On a purely creative level, a movie generally should be absorbed without foreknowledge of its back story, but Lena Dunham's "Tiny Furniture" is defined by it. Dunham's lightly entertaining self-portrait, in which the director plays a version of herself wandering around New York City in post-graduate limbo, magnifies her pedestrian troubles in a deeply personal fashion. The director's own mother and teenage sister play versions of themselves, while many of the offbeat situations throughout the story were culled from her own recent experiences. Like Azazel Jacobs's "Momma's Man," the movie fictionalizes real life with the aid of an observant screenplay. Whereas Dunham's first feature, "Creative Nonfiction," felt like a rough outline of the design for providing a window into her world, "Tiny Furniture" scrutinizes it with everyday nuances. The story has a natural, familiar rhythm to it, even when it seems like the pacing slows down to let the characters breath. It's first-person filmmaking in narrative terms.
As Aura, a twenty-year old grad dealing with the aftermath of a breakup and a seemingly impractical degree in academic film studies, Dunham plays a major complainer with little to complain about. She's clearly smart but hardly motivated. Holed up at her photographer mother's fancy Tribeca loft, Aura drifts around her aimless existence, hanging with her old childhood friend at parties and ambivalently taking on a service job. She meets a traveling animator (Alex Karpovsky) and lets him crash with her, yielding an awkwardly non-romantic situation in which she simply gains a hapless roommate.

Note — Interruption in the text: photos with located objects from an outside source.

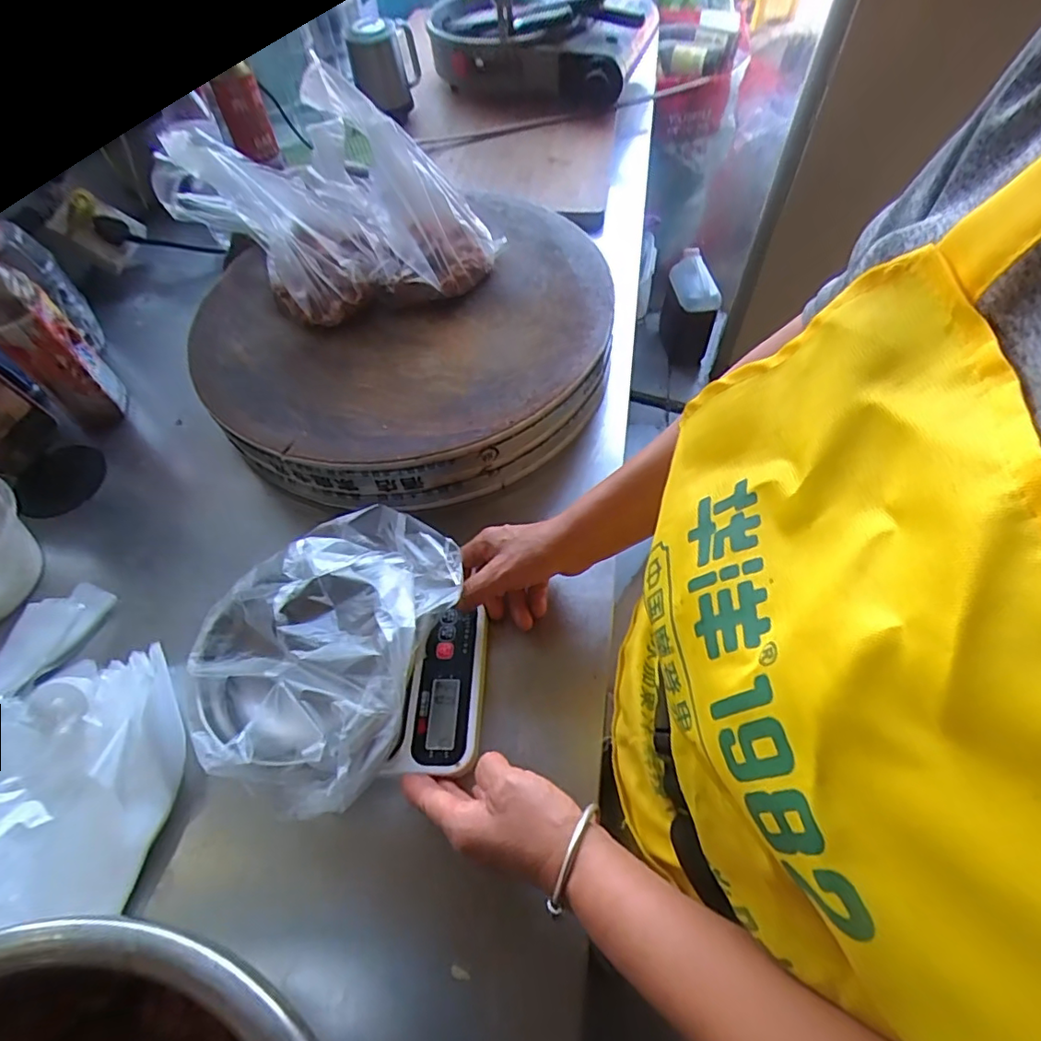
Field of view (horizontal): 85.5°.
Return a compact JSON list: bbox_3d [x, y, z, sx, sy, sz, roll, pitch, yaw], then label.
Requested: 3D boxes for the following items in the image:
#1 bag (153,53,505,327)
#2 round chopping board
[{"bbox_3d":[-0.188,-0.330,0.580,0.306,0.213,0.115,-17,56,-10],"label":"bag"},{"bbox_3d":[-0.124,-0.215,0.652,0.435,0.088,0.449,-1,55,1],"label":"round chopping board"}]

Although it moves forward with conventional storytelling momentum, "Tiny Furniture" is mainly defined by the chemistry that Dunham shares with the various characters in her life, none of which seem to view her cuvrrent state of being as entirely positive. The antecedent to this type of portrait is probably "Annie Hall," although Aura generally tends to complain about her own life without veering into deep canyons of intellectual pontification. That's a good thing.

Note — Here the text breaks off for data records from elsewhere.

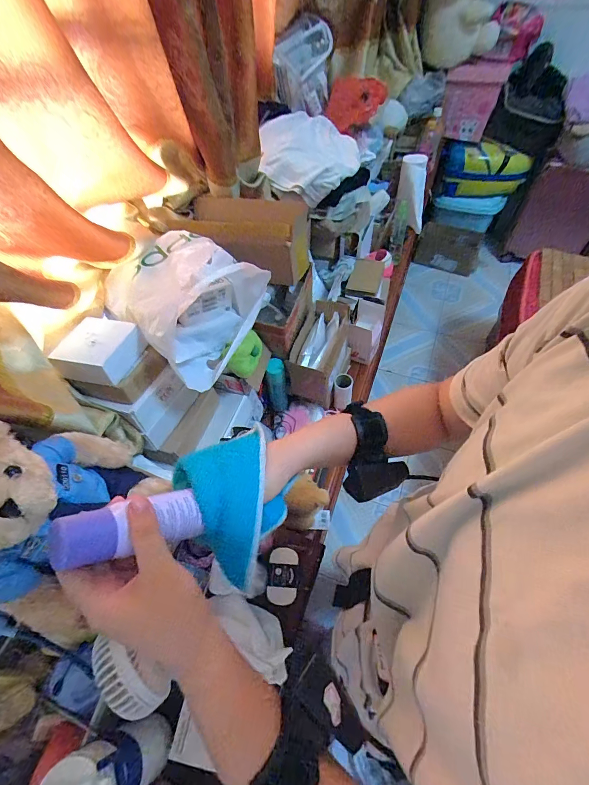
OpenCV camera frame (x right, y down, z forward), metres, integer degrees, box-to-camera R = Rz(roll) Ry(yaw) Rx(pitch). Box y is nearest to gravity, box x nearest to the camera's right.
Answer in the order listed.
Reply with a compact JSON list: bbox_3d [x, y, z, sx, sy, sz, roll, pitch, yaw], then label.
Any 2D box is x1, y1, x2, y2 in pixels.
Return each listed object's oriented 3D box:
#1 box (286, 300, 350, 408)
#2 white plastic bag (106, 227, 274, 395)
[{"bbox_3d":[0.065,-0.088,0.871,0.109,0.164,0.196,13,60,11],"label":"box"},{"bbox_3d":[-0.200,-0.172,0.605,0.257,0.163,0.204,33,65,21],"label":"white plastic bag"}]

Aided by smooth urban photography by Jody Lee Lipes ("NY Export: Opus Jazz," "Afterschool"), "Tiny Furniture" is easy on the eye and sustained by its ubiquitous charm. Instead of building to a climax, the movie simply completes its portraiture. Aura's family and friends sometimes seem like a collective symbol of her mismanaged life, although at other times they melt in the shadow of her discontent. This makes for a mixed bag: Dunham invest the full weight of her personality in the performance, but her angst can be overbearing after awhile. However, that in itself points to the real life factor, testifying to Dunham's willingness to reveal herself on camera.
But "Tiny Furniture" works because the production values maintain a certain precision that transcends the meandering nature of the plot. Dunham and her family engage in emotionally charged confrontations that retain legitimacy because they arise naturally from the circumstances at hand. If any single ingredient wavered slightly -- say, the introduction of shaky camera work or unrehearsed, overly improvised dialogue -- "Tiny Furniture" would easily careen into the dangerous territory often consigned to lazy depictions of American youth in contemporary independent film. Yet even if the movie slightly overstays its welcome, Aura's life never grows tedious. Instead, it blossoms.